April 2003: Alienation

It’s ironic that the month I lose all my real life college friends, and then some, I get an invite to Friendster:

“It’s hotter than yam…. cooler than icb. Check it out. How are you? What’s
up? Do you still hang out at the cafe on cole? I was thinking of dropping by
there do some writing.” That’s what a friend wrote on my invite.

March of 2003 began a pattern of losing friends in a negative way that didn’t really stop until 2008.

Writing now, I see that I didn’t support all that killing. I was alienated and alone. I didn’t have anybody to really hang out with during the day.

I was frustrated. I would go to all these cafes and talk to all these people and never really made a connection. I had been back for a year, and didn’t even have a girlfriend.
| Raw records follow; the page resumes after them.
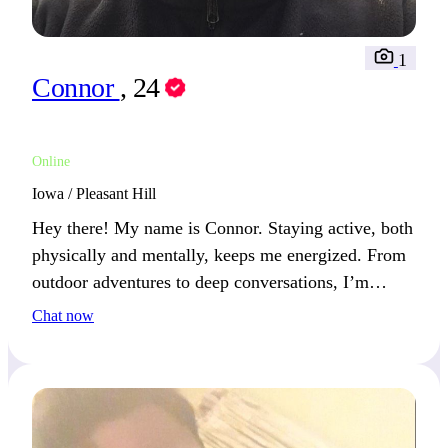
1
Connor
, 24
Online
Iowa / Pleasant Hill
Hey there! My name is Connor. Staying active, both
physically and mentally, keeps me energized. From
outdoor adventures to deep conversations, I’m
always looking ahead to the next step.
Chat now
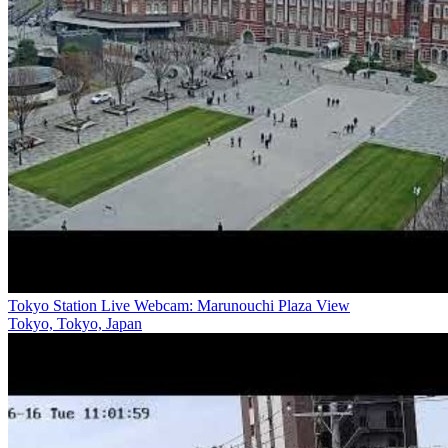
Tokyo Station Live Webcam: Marunouchi Plaza View
Tokyo, Tokyo, Japan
I felt worthless, but seeing things philosophically made me feel invaluable. I felt a toxic combination of self-aggrandizement and self-loathing. If only someone understood me.

All my college friends that I held dear no longer talked to me. They gave me a chance to recant, but I didn’t. Why? Because if I did, it wouldn’t change the alienation that I felt. It wouldn’t change the fact that maybe they weren’t real friends.

In this depressed sort of mood, I took a job that I no longer felt beneath me, working at a copy center making copies of documents and CDs. Let’s face it. I needed the money. I had squandered the year pretending to be a writer and really had nothing to show for it except a few poems and one review of the Yoko Ono exhibit in print.

Looking back, I sort of regret all the idealism. It was misplaced. If instead of pursuing philosophy and poetry, I pursued building the website of my dreams, I would’ve been rich now. But I am pretty sure I would have inherited a different set of problems….

The new, menial job was the kind of place where you got hazed. I got spit in my coffee. They loved playing practical jokes on me. You’d never know that I worked with some of the best coders in the world when I lived in Italy.